The altered composition of bile increases the capacity for cholesterol uptake. Thus, gallstones can be dissolved in the course of a 1- to 2 y treatment, provided that cholesterol stones are pure and not too large (<15 mm), gall bladder function is normal, liver disease is absent, and patients are of normal body weight. UCDA is more effective (daily dose, 8–10 mg) and better tolerated than is CDCA (15 mg/d; frequent diarrhea, elevation of liver enzymes in plasma). Stone formation may recur after cessation of successful therapy.

Compared with surgical treatment, drug therapy plays a subordinate role.

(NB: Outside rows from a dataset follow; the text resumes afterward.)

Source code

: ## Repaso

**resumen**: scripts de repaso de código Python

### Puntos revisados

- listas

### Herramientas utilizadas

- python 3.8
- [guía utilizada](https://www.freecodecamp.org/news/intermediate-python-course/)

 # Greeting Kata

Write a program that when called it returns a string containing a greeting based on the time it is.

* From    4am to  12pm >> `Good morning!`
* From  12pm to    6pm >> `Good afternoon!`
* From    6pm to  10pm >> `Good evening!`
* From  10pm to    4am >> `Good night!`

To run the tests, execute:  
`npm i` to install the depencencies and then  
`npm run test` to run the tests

UCDA may also be useful in primary biliary cirrhosis.

Choleretics are supposed to stimulate production and secretion of dilute bile fluid. This principle has little therapeutic significance.

Cholekinetics stimulate the gallbladder to contract and empty, e.g., egg yolk, the osmotic laxative MgSO4, the cholecystokinin-related ceruletide (given parenterally). Cholekinetics are employed to test gallbladder function for diagnostic purposes.

Pancreatic enzymes (B) from slaughtered animals are used to relieve excretory insufficiency of the pancreas (! disrupted digestion of fats; steatorrhea, inter alia). Normally, secretion of pancreatic enzymes is activated by cholecystokinin/pancreozymin, the enterohormone that is released into blood from the duodenal mucosa upon contact with chyme. With oral administration of pancreatic enzymes, allowance must be made for their partial inactivation by gastric acid (the lipases, particularly). Therefore, they are administered in acid-resistant dosage forms.

Antiflatulents (carminatives) serve to alleviate meteorism (excessive accumulation of gas in the gastrointestinal tract). Aborad propulsion of intestinal contents is impeded when the latter are mixed with gas bubbles. Defoaming agents, such as dimethicone (dimethylpolysiloxane) and simethicone, in combination with charcoal, are given orally to promote separation of gaseous and semisolid contents.